It is OK that Duration-Date doesn't make sense even though Date-Duration does because subtraction (unlike addition) it not commutative.
The Date(long) constructor takes a milllisecond date value in the 1970 epoch (the Unix epoch), not the int days duration used in DGM's date arithmetic. It is the same precision as the duration in TimeCategory, but still a different type than a duration (even if expressed as long milliseconds in a epoch).
If automatic conversions were supplied like they are for number system, then we could have a date system that unifies (or at least hides the mess) of Java's multiple date types. If an exact match isn't present, then a conversion is made. That would happen for method calls and assignments.
A starting step though would be to implement asType which seems like a no-brainer to me (I just tried it and see that it doesn't work).
The reason the DGM date methods specialize for java.sql.Date is so that they can return that type when doing arithmetic. This might be a trouble spot. If someone does CallableStatement.setDate("x", new Date('1/11/2008') + 7) then we'll wind up with a java.sql.Date even if we didn't start with one. The trouble might arise for folks who do stuff dynamically (using Object[] or somesuch) and we'ld give them a Calendar even though they started with java.sql.Date. But the java.sql stuff will deal with Calendar as well, so that is probably the right thing to do for dynamic folks.
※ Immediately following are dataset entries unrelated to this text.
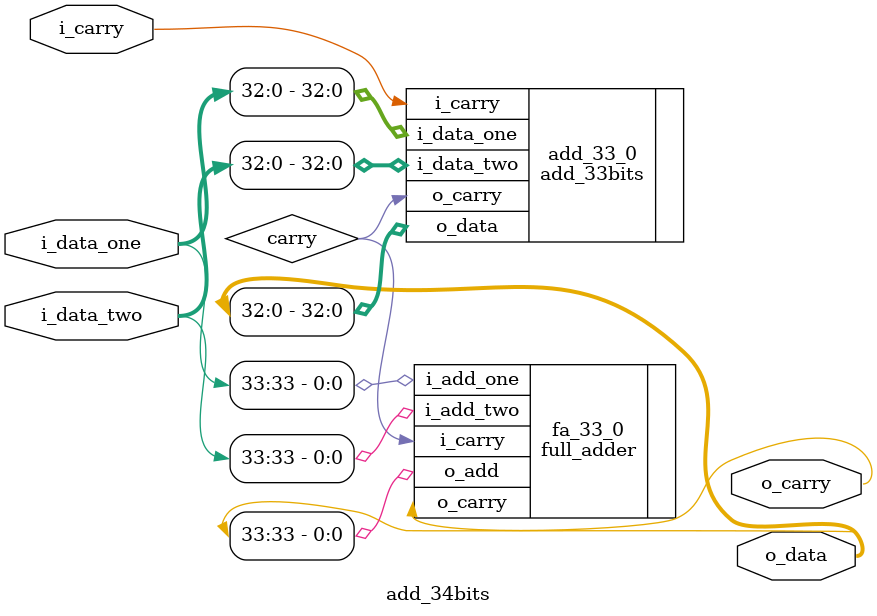
<source format=sv>
module add_34bits(
  input logic  [33:0] i_data_one,
  input logic  [33:0] i_data_two,
  input logic         i_carry,
  
  output logic [33:0] o_data,
  output logic        o_carry
);

  logic carry;

  add_33bits add_33_0(
    .i_data_one (i_data_one[32:0]),
    .i_data_two (i_data_two[32:0]),
    .i_carry    (i_carry),
    .o_data     (o_data[32:0]),
    .o_carry    (carry)
  );
  
  full_adder fa_33_0(
    .i_add_one (i_data_one[33]),
    .i_add_two (i_data_two[33]),
    .i_carry   (carry),
    .o_add     (o_data[33]),
    .o_carry   (o_carry)
  );

endmodule
</source>
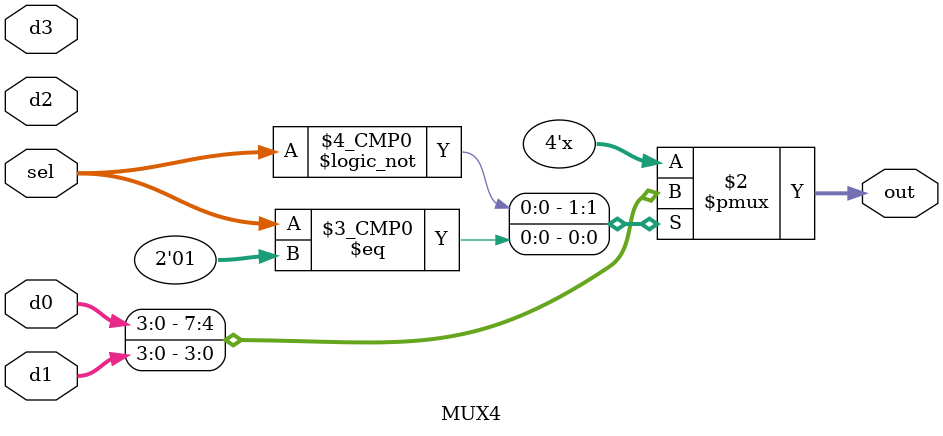
<source format=v>
`timescale 1ns / 1ps


module MUX4 #(parameter Data_width = 4)(
input [Data_width - 1:0] d0, d1, d2, d3,
input [1:0] sel,
output reg [Data_width - 1:0] out 
);

always @ (d0, d1, d2, d3, sel)
begin
       case (sel)
            00: out <= d0;
            01: out <= d1;
            10: out <= d2;
            11: out <= d3;
        endcase
end
endmodule

</source>
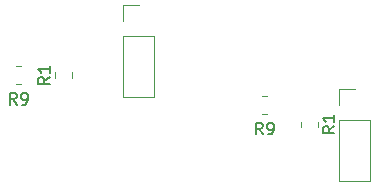
<source format=gbr>
G04 #@! TF.GenerationSoftware,KiCad,Pcbnew,6.0.8-f2edbf62ab~116~ubuntu20.04.1*
G04 #@! TF.CreationDate,2022-11-03T13:34:09-03:00*
G04 #@! TF.ProjectId,sensor_gnuiiium_lateral,73656e73-6f72-45f6-976e-75696969756d,rev?*
G04 #@! TF.SameCoordinates,Original*
G04 #@! TF.FileFunction,Legend,Top*
G04 #@! TF.FilePolarity,Positive*
%FSLAX46Y46*%
G04 Gerber Fmt 4.6, Leading zero omitted, Abs format (unit mm)*
G04 Created by KiCad (PCBNEW 6.0.8-f2edbf62ab~116~ubuntu20.04.1) date 2022-11-03 13:34:09*
%MOMM*%
%LPD*%
G01*
G04 APERTURE LIST*
%ADD10C,0.150000*%
%ADD11C,0.120000*%
G04 APERTURE END LIST*
D10*
G04 #@! TO.C,R1*
X170883380Y-83065066D02*
X170407190Y-83398400D01*
X170883380Y-83636495D02*
X169883380Y-83636495D01*
X169883380Y-83255542D01*
X169931000Y-83160304D01*
X169978619Y-83112685D01*
X170073857Y-83065066D01*
X170216714Y-83065066D01*
X170311952Y-83112685D01*
X170359571Y-83160304D01*
X170407190Y-83255542D01*
X170407190Y-83636495D01*
X170883380Y-82112685D02*
X170883380Y-82684114D01*
X170883380Y-82398400D02*
X169883380Y-82398400D01*
X170026238Y-82493638D01*
X170121476Y-82588876D01*
X170169095Y-82684114D01*
X146757380Y-78906666D02*
X146281190Y-79240000D01*
X146757380Y-79478095D02*
X145757380Y-79478095D01*
X145757380Y-79097142D01*
X145805000Y-79001904D01*
X145852619Y-78954285D01*
X145947857Y-78906666D01*
X146090714Y-78906666D01*
X146185952Y-78954285D01*
X146233571Y-79001904D01*
X146281190Y-79097142D01*
X146281190Y-79478095D01*
X146757380Y-77954285D02*
X146757380Y-78525714D01*
X146757380Y-78240000D02*
X145757380Y-78240000D01*
X145900238Y-78335238D01*
X145995476Y-78430476D01*
X146043095Y-78525714D01*
G04 #@! TO.C,R9*
X143978333Y-81224380D02*
X143645000Y-80748190D01*
X143406904Y-81224380D02*
X143406904Y-80224380D01*
X143787857Y-80224380D01*
X143883095Y-80272000D01*
X143930714Y-80319619D01*
X143978333Y-80414857D01*
X143978333Y-80557714D01*
X143930714Y-80652952D01*
X143883095Y-80700571D01*
X143787857Y-80748190D01*
X143406904Y-80748190D01*
X144454523Y-81224380D02*
X144645000Y-81224380D01*
X144740238Y-81176761D01*
X144787857Y-81129142D01*
X144883095Y-80986285D01*
X144930714Y-80795809D01*
X144930714Y-80414857D01*
X144883095Y-80319619D01*
X144835476Y-80272000D01*
X144740238Y-80224380D01*
X144549761Y-80224380D01*
X144454523Y-80272000D01*
X144406904Y-80319619D01*
X144359285Y-80414857D01*
X144359285Y-80652952D01*
X144406904Y-80748190D01*
X144454523Y-80795809D01*
X144549761Y-80843428D01*
X144740238Y-80843428D01*
X144835476Y-80795809D01*
X144883095Y-80748190D01*
X144930714Y-80652952D01*
X164804333Y-83747780D02*
X164471000Y-83271590D01*
X164232904Y-83747780D02*
X164232904Y-82747780D01*
X164613857Y-82747780D01*
X164709095Y-82795400D01*
X164756714Y-82843019D01*
X164804333Y-82938257D01*
X164804333Y-83081114D01*
X164756714Y-83176352D01*
X164709095Y-83223971D01*
X164613857Y-83271590D01*
X164232904Y-83271590D01*
X165280523Y-83747780D02*
X165471000Y-83747780D01*
X165566238Y-83700161D01*
X165613857Y-83652542D01*
X165709095Y-83509685D01*
X165756714Y-83319209D01*
X165756714Y-82938257D01*
X165709095Y-82843019D01*
X165661476Y-82795400D01*
X165566238Y-82747780D01*
X165375761Y-82747780D01*
X165280523Y-82795400D01*
X165232904Y-82843019D01*
X165185285Y-82938257D01*
X165185285Y-83176352D01*
X165232904Y-83271590D01*
X165280523Y-83319209D01*
X165375761Y-83366828D01*
X165566238Y-83366828D01*
X165661476Y-83319209D01*
X165709095Y-83271590D01*
X165756714Y-83176352D01*
D11*
G04 #@! TO.C,R1*
X168046000Y-82671336D02*
X168046000Y-83125464D01*
X169516000Y-82671336D02*
X169516000Y-83125464D01*
X147220000Y-78967064D02*
X147220000Y-78512936D01*
X148690000Y-78967064D02*
X148690000Y-78512936D01*
G04 #@! TO.C,R9*
X143917936Y-79475000D02*
X144372064Y-79475000D01*
X143917936Y-78005000D02*
X144372064Y-78005000D01*
X164743936Y-80528400D02*
X165198064Y-80528400D01*
X164743936Y-81998400D02*
X165198064Y-81998400D01*
G04 #@! TO.C,REF\u002A\u002A*
X155635000Y-75425000D02*
X155635000Y-80565000D01*
X152975000Y-75425000D02*
X155635000Y-75425000D01*
X152975000Y-74155000D02*
X152975000Y-72825000D01*
X152975000Y-72825000D02*
X154305000Y-72825000D01*
X152975000Y-80565000D02*
X155635000Y-80565000D01*
X152975000Y-75425000D02*
X152975000Y-80565000D01*
X171261000Y-82548400D02*
X171261000Y-87688400D01*
X171261000Y-87688400D02*
X173921000Y-87688400D01*
X171261000Y-79948400D02*
X172591000Y-79948400D01*
X171261000Y-81278400D02*
X171261000Y-79948400D01*
X171261000Y-82548400D02*
X173921000Y-82548400D01*
X173921000Y-82548400D02*
X173921000Y-87688400D01*
G04 #@! TD*
M02*

</source>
As for why I provided the DGM.minus(java.sql.Date, java.sql.Date) specialization is I was just following what DGM already did and I was just trying to fill in the gap. From this further examination I can see that it is not needed in this case.
An implementation has been committed to the trunk (cs14095).
It includes (and is based on) minus(Calendar, Calendar). And I think the date arithmetic should be extended to include the full suite for Calendar.
I think this change is sensible and simple enough to move along into 1.6.